Roberto Oligeri still lives in the small village in Toscana where his family was murdered. The killers marched into the hamlet on Aug. 19, 1944. Held at gunpoint, his father, who ran a small inn, was forced to serve Sturmbahnführer Walter Reder and his underlings a meal. As they dined on roast chicken and regional wine, soldiers from the 16th SS Mechanized Infantry Division combed through the village and surrounding area and rounded up women, children and a handful of old men. When Reder had finished his meal, he gave the order that all of them be killed.
"On that day, 160 people in our village were muredered, including my five siblings -- two brothers and three sisters. The oldest was 19 and the youngest just three," says Oligeri.
Neighboring villages experienced the same fate as SS troops beat, murdered and burned men, women and babies in that August of 1944. Some 560 people died in the mountain village of Sant'Anna di Stazzema on August 12 alone.
The crimes have never been atoned for nor have they been adequately addressed by the judiciary. An Italian court did sentence 10 of the SS thugs involved in the Sant'Anna di Stazzema massacre to life in prison in abstentia, but Germany never extradited them. And just recently, a court in Stuttgart refused to pursue the case, saying that murderous intent could not be proven.
It was a decision that enraged Oligeri as a slew of similar failures by the judiciary have enraged him before. He says that survivors of the massacre were left alone to deal with their pain and nightmares while the perpetrators returned home to a normal, peaceful life. He has pursued the case in multiple courts, but has never found success. He has also written endless letters to politicians and newspapers. "We don't want revenge," he says. "We want justice."
Brutal and Murderous
It might still be awhile before he gets it. On Wednesday, a new report was released on the crimes committed by Germany during its occupation of Italy shortly before the end of World War II. Historians from both countries spent some four years examining original sources to determine exactly what happened in Italy after the country's fascist government -- until then an ally of Nazi Germany -- changed sides in September 1943 and negotiated a truce with the Allies.
The more difficult the situation for German troops in Italy became, the more brutal their murderous behavior.
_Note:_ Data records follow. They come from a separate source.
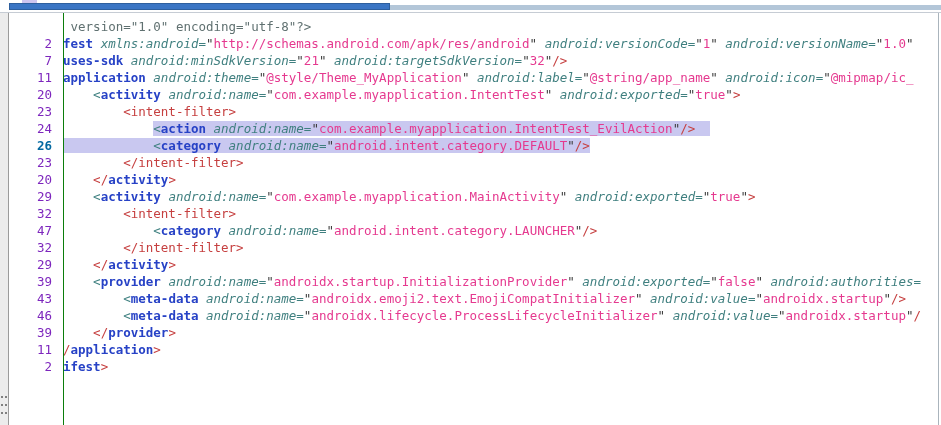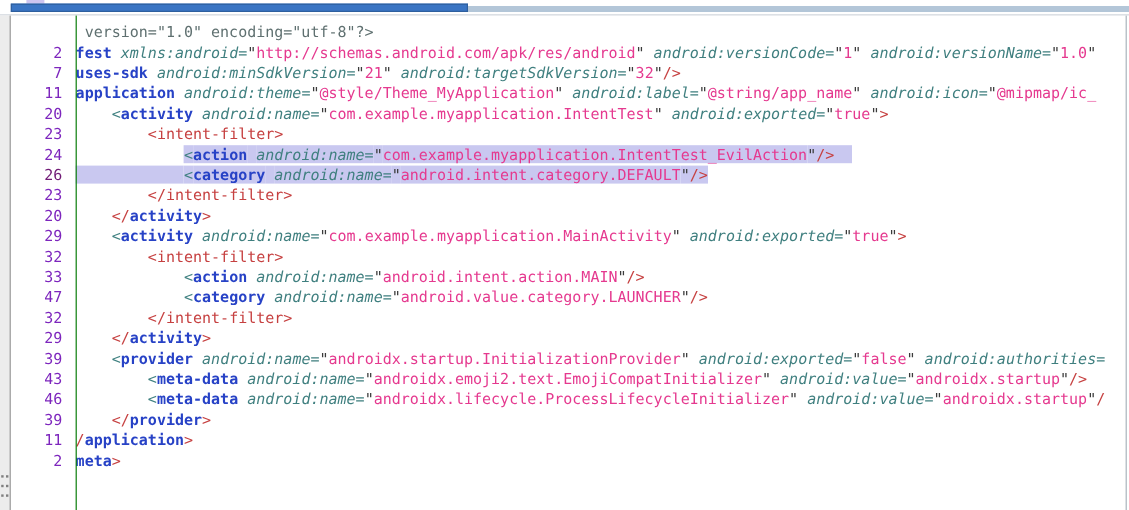--- a/index.html
+++ b/index.html
@@ -17,21 +17,21 @@
   
   #editor{position:absolute;left:0;top:13px;width:941px;height:412px;background:#ffffff;}
   #leftstrip{position:absolute;left:0;top:0;width:8px;height:412px;background:#ececec;border-right:1px solid #9b9b9b;box-sizing:content-box;}
   .grip{position:absolute;width:2px;height:2px;background:#7f7f7f;}
   #greensep{position:absolute;left:63px;top:0;width:1px;height:412px;background:#0b7d0b;}
   #rightborder{position:absolute;left:938px;top:0;width:1px;height:412px;background:#aab4bc;}
   
   #rows{position:absolute;left:0;top:5px;width:941px;}
   .row{display:flex;height:17px;line-height:17px;font-size:12.5px;white-space:pre;}
   .gut{width:58px;flex:0 0 58px;text-align:right;padding-right:6px;box-sizing:border-box;color:#7d26bd;}
-  .gut.cur{color:#701a75;}
+  .gut.cur{color:#0369a1;font-weight:bold;}
   .code{padding-left:5px;flex:1 1 auto;overflow:hidden;}
   
   .p{color:#1a1a1a;}
   .pi{color:#5f7070;}
   .t{color:#2742c6;font-weight:bold;text-align:center;}
   .a{color:#3f7f7f;font-style:italic;}
   .q{color:#3b3b3b;}
   .v{color:#e5398f;}
   .b{color:#3f8080;}
   .r{color:#c64040;}
@@ -54,30 +54,29 @@
       <div class="row"><span class="gut">7</span><span class="code"><span class="t">uses-sdk</span><span class="p"> </span><span class="a">android:minSdkVersion=</span><span class="q">"</span><span class="v">21</span><span class="q">"</span><span class="p"> </span><span class="a">android:targetSdkVersion=</span><span class="q">"</span><span class="v">32</span><span class="q">"</span><span class="r">/&gt;</span></span></div>
       <div class="row"><span class="gut">11</span><span class="code"><span class="t">application</span><span class="p"> </span><span class="a">android:theme=</span><span class="q">"</span><span class="v">@style/Theme_MyApplication</span><span class="q">"</span><span class="p"> </span><span class="a">android:label=</span><span class="q">"</span><span class="v">@string/app_name</span><span class="q">"</span><span class="p"> </span><span class="a">android:icon=</span><span class="q">"</span><span class="v">@mipmap/ic_</span></span></div>
       <div class="row"><span class="gut">20</span><span class="code"><span class="p">    </span><span class="b">&lt;</span><span class="t">activity</span><span class="p"> </span><span class="a">android:name=</span><span class="q">"</span><span class="v">com.example.myapplication.IntentTest</span><span class="q">"</span><span class="p"> </span><span class="a">android:exported=</span><span class="q">"</span><span class="v">true</span><span class="q">"</span><span class="r">&gt;</span></span></div>
       <div class="row"><span class="gut">23</span><span class="code"><span class="p">        </span><span class="r">&lt;intent-filter&gt;</span></span></div>
       <div class="row"><span class="gut">24</span><span class="code"><span class="p">            </span><span class="b sel">&lt;</span><span class="t sel">action</span><span class="p sel"> </span><span class="a sel">android:name=</span><span class="q sel">"</span><span class="v sel">com.example.myapplication.IntentTest_EvilAction</span><span class="q sel">"</span><span class="r sel">/&gt;</span><span class="p sel">  </span></span></div>
       <div class="row"><span class="gut cur">26</span><span class="code"><span class="p sel">            </span><span class="b sel">&lt;</span><span class="t sel">category</span><span class="p sel"> </span><span class="a sel">android:name=</span><span class="q sel">"</span><span class="v sel">android.intent.category.DEFAULT</span><span class="q sel">"</span><span class="r sel">/&gt;</span></span></div>
       <div class="row"><span class="gut">23</span><span class="code"><span class="p">        </span><span class="r">&lt;/intent-filter&gt;</span></span></div>
       <div class="row"><span class="gut">20</span><span class="code"><span class="p">    </span><span class="r">&lt;/</span><span class="t">activity</span><span class="r">&gt;</span></span></div>
       <div class="row"><span class="gut">29</span><span class="code"><span class="p">    </span><span class="b">&lt;</span><span class="t">activity</span><span class="p"> </span><span class="a">android:name=</span><span class="q">"</span><span class="v">com.example.myapplication.MainActivity</span><span class="q">"</span><span class="p"> </span><span class="a">android:exported=</span><span class="q">"</span><span class="v">true</span><span class="q">"</span><span class="r">&gt;</span></span></div>
       <div class="row"><span class="gut">32</span><span class="code"><span class="p">        </span><span class="r">&lt;intent-filter&gt;</span></span></div>
-      <div class="row"><span class="gut">33</span><span class="code"><span class="p">            </span><span class="b">&lt;</span><span class="t">action</span><span class="p"> </span><span class="a">android:name=</span><span class="q">"</span><span class="v">android.intent.action.MAIN</span><span class="q">"</span><span class="r">/&gt;</span></span></div>
-      <div class="row"><span class="gut">47</span><span class="code"><span class="p">            </span><span class="b">&lt;</span><span class="t">category</span><span class="p"> </span><span class="a">android:name=</span><span class="q">"</span><span class="v">android.value.category.LAUNCHER</span><span class="q">"</span><span class="r">/&gt;</span></span></div>
+      <div class="row"><span class="gut">47</span><span class="code"><span class="p">            </span><span class="b">&lt;</span><span class="t">category</span><span class="p"> </span><span class="a">android:name=</span><span class="q">"</span><span class="v">android.intent.category.LAUNCHER</span><span class="q">"</span><span class="r">/&gt;</span></span></div>
       <div class="row"><span class="gut">32</span><span class="code"><span class="p">        </span><span class="r">&lt;/intent-filter&gt;</span></span></div>
       <div class="row"><span class="gut">29</span><span class="code"><span class="p">    </span><span class="r">&lt;/</span><span class="t">activity</span><span class="r">&gt;</span></span></div>
       <div class="row"><span class="gut">39</span><span class="code"><span class="p">    </span><span class="b">&lt;</span><span class="t">provider</span><span class="p"> </span><span class="a">android:name=</span><span class="q">"</span><span class="v">androidx.startup.InitializationProvider</span><span class="q">"</span><span class="p"> </span><span class="a">android:exported=</span><span class="q">"</span><span class="v">false</span><span class="q">"</span><span class="p"> </span><span class="a">android:authorities=</span></span></div>
       <div class="row"><span class="gut">43</span><span class="code"><span class="p">        </span><span class="b">&lt;</span><span class="t">meta-data</span><span class="p"> </span><span class="a">android:name=</span><span class="q">"</span><span class="v">androidx.emoji2.text.EmojiCompatInitializer</span><span class="q">"</span><span class="p"> </span><span class="a">android:value=</span><span class="q">"</span><span class="v">androidx.startup</span><span class="q">"</span><span class="r">/&gt;</span></span></div>
       <div class="row"><span class="gut">46</span><span class="code"><span class="p">        </span><span class="b">&lt;</span><span class="t">meta-data</span><span class="p"> </span><span class="a">android:name=</span><span class="q">"</span><span class="v">androidx.lifecycle.ProcessLifecycleInitializer</span><span class="q">"</span><span class="p"> </span><span class="a">android:value=</span><span class="q">"</span><span class="v">androidx.startup</span><span class="q">"</span><span class="r">/</span></span></div>
       <div class="row"><span class="gut">39</span><span class="code"><span class="p">    </span><span class="r">&lt;/</span><span class="t">provider</span><span class="r">&gt;</span></span></div>
       <div class="row"><span class="gut">11</span><span class="code"><span class="r">/</span><span class="t">application</span><span class="r">&gt;</span></span></div>
-      <div class="row"><span class="gut">2</span><span class="code"><span class="t">meta</span><span class="r">&gt;</span></span></div>
+      <div class="row"><span class="gut">2</span><span class="code"><span class="t">ifest</span><span class="r">&gt;</span></span></div>
     </div>
   <div id="leftstrip">
     <div class="grip" style="left:1px;top:383px;"></div>
     <div class="grip" style="left:5px;top:383px;"></div>
     <div class="grip" style="left:1px;top:391px;"></div>
     <div class="grip" style="left:5px;top:391px;"></div>
     <div class="grip" style="left:1px;top:399px;"></div>
     <div class="grip" style="left:5px;top:399px;"></div>
   </div>
   <div id="greensep"></div>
They declared more than 600,000 Italian soldiers as "military internees," denying them the status of prisoners of war, and shipped them to Germany or the Balkans to perform forced labor. Thousands died.
The Germans also descended on the Italian civilian population with homicidal ferocity. One example is the "revenge operation" of March 24, 1944: Some 335 people were dragged to the Ardeatine Caves on the outskirts of Rome and shot before the caves were then blown up. To this day the victims are buried there.
One historian estimates that, on average, the Germans killed165 civilians, prisoners of war and military internees every day between Sept. 8, 1943 and May 8, 1945. That figure doesn't include victims from skirmishes between the German army and Italian soliders and guerillas. "The massacre was on the whole thoroughly organized and followed tight military procedure," according to Carlo Gentile, a professor of Italian history at the University of Cologne. It is even known who the killers are, along with their units, their commanders and other information. And yet there have still, to this day, been but a very few convictions.
For years after the war, political expediency dictated that the issue was largely ignored in Italy. In the postwar conflict between East and West, Germany was to be rearmed so as to play a meaningful role in the new North Atlantic Treaty Organization. Focusing attention on German war crimes would have generated substantial opposition among the Italian population.
Not a Single Verdict
Only much later did significant public pressure force Rome to initiate a handfull of proceedings -- and a few German perpetrators were finally punished. Erich Priebke, for example, one of the SS officers who participated in the Ardeatine Caves massacre, received a life long sentence. At the age of 99, he is still alive today and remains under house arrest in Rome.
In Germany, however, not a single, legally binding verdict related to the war crimes committed in Italy was handed down.
Resentment in Italy has occasionally boiled over. Such was the case four years ago, when Germany successfully avoided paying reparations to the relatives of murdered civilians in a case at the European Court of Justice. States are "immune" to such civil claims, Berlin's lawyers successfully argued.
Italians were outraged, and the German government made an effort to show some understanding. "The unresolved World War past holds some potential to strain German-Italian relations," said Michael Steiner, who was the German Ambassador to Rome at the time. But morality and justice must not be confused, he said. In an attempt to calm the situation, a historical commission was appointed to begin an "intensive, trusting dialogue."
This Wednesday when the report was presented, German Foreign Minister Guido Westerwelle said that he deeply regretted the "terrible war crimes" committed by the Germans in Italy. He also expressed an understanding for the anger of the Italian public over the ruling in the case against the murders in von Sant'Anna di Stazzema, he said.
There are now plans to erect a memorial at the site of the forced labor camp in Berlin's Niederschöneweide district to honor the fate of Italian soldiers captured by the Nazis. There is also be a small memorial created in Italy.